Aim of the task
Without including any image, repeat every record exactly.
┌─ Raw data
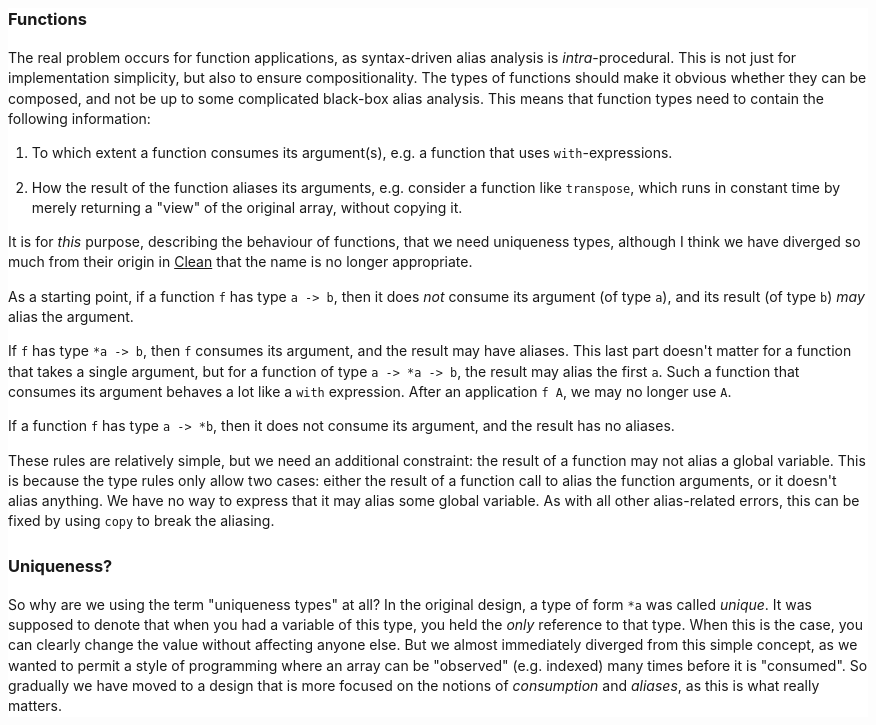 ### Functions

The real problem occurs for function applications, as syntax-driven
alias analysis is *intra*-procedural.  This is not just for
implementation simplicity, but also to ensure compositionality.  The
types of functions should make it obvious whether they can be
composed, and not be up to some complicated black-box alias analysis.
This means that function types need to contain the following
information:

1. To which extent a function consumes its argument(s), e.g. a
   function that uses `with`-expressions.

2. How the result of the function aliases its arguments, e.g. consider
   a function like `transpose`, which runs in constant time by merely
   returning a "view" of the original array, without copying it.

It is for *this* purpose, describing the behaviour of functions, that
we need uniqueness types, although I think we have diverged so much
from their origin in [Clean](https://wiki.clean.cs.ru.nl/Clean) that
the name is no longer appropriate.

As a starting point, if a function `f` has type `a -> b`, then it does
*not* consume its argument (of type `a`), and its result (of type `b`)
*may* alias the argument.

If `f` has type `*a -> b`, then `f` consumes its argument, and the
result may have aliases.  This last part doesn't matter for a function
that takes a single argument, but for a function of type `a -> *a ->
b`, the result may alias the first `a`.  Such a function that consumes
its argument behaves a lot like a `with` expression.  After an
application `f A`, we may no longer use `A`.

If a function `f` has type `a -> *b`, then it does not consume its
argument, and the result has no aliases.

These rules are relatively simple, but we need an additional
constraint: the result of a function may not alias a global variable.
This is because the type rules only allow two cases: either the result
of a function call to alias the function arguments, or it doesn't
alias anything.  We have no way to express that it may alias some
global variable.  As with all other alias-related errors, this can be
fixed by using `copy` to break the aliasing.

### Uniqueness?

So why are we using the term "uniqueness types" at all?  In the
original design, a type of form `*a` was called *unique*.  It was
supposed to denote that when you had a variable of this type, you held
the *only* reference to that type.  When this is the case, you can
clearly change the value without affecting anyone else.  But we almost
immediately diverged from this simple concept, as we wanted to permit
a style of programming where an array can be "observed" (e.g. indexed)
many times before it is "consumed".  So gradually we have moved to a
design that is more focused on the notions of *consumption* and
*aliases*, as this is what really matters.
└─
The completed task
 ### Functions

The real problem occurs for function applications, as syntax-driven
alias analysis is *intra*-procedural.  This is not just for
implementation simplicity, but also to ensure compositionality.  The
types of functions should make it obvious whether they can be
composed, and not be up to some complicated black-box alias analysis.
This means that function types need to contain the following
information:

1. To which extent a function consumes its argument(s), e.g. a
   function that uses `with`-expressions.

2. How the result of the function aliases its arguments, e.g. consider
   a function like `transpose`, which runs in constant time by merely
   returning a "view" of the original array, without copying it.

It is for *this* purpose, describing the behaviour of functions, that
we need uniqueness types, although I think we have diverged so much
from their origin in [Clean](https://wiki.clean.cs.ru.nl/Clean) that
the name is no longer appropriate.

As a starting point, if a function `f` has type `a -> b`, then it does
*not* consume its argument (of type `a`), and its result (of type `b`)
*may* alias the argument.

If `f` has type `*a -> b`, then `f` consumes its argument, and the
result may have aliases.  This last part doesn't matter for a function
that takes a single argument, but for a function of type `a -> *a ->
b`, the result may alias the first `a`.  Such a function that consumes
its argument behaves a lot like a `with` expression.  After an
application `f A`, we may no longer use `A`.

If a function `f` has type `a -> *b`, then it does not consume its
argument, and the result has no aliases.

These rules are relatively simple, but we need an additional
constraint: the result of a function may not alias a global variable.
This is because the type rules only allow two cases: either the result
of a function call to alias the function arguments, or it doesn't
alias anything.  We have no way to express that it may alias some
global variable.  As with all other alias-related errors, this can be
fixed by using `copy` to break the aliasing.

### Uniqueness?

So why are we using the term "uniqueness types" at all?  In the
original design, a type of form `*a` was called *unique*.  It was
supposed to denote that when you had a variable of this type, you held
the *only* reference to that type.  When this is the case, you can
clearly change the value without affecting anyone else.  But we almost
immediately diverged from this simple concept, as we wanted to permit
a style of programming where an array can be "observed" (e.g. indexed)
many times before it is "consumed".  So gradually we have moved to a
design that is more focused on the notions of *consumption* and
*aliases*, as this is what really matters.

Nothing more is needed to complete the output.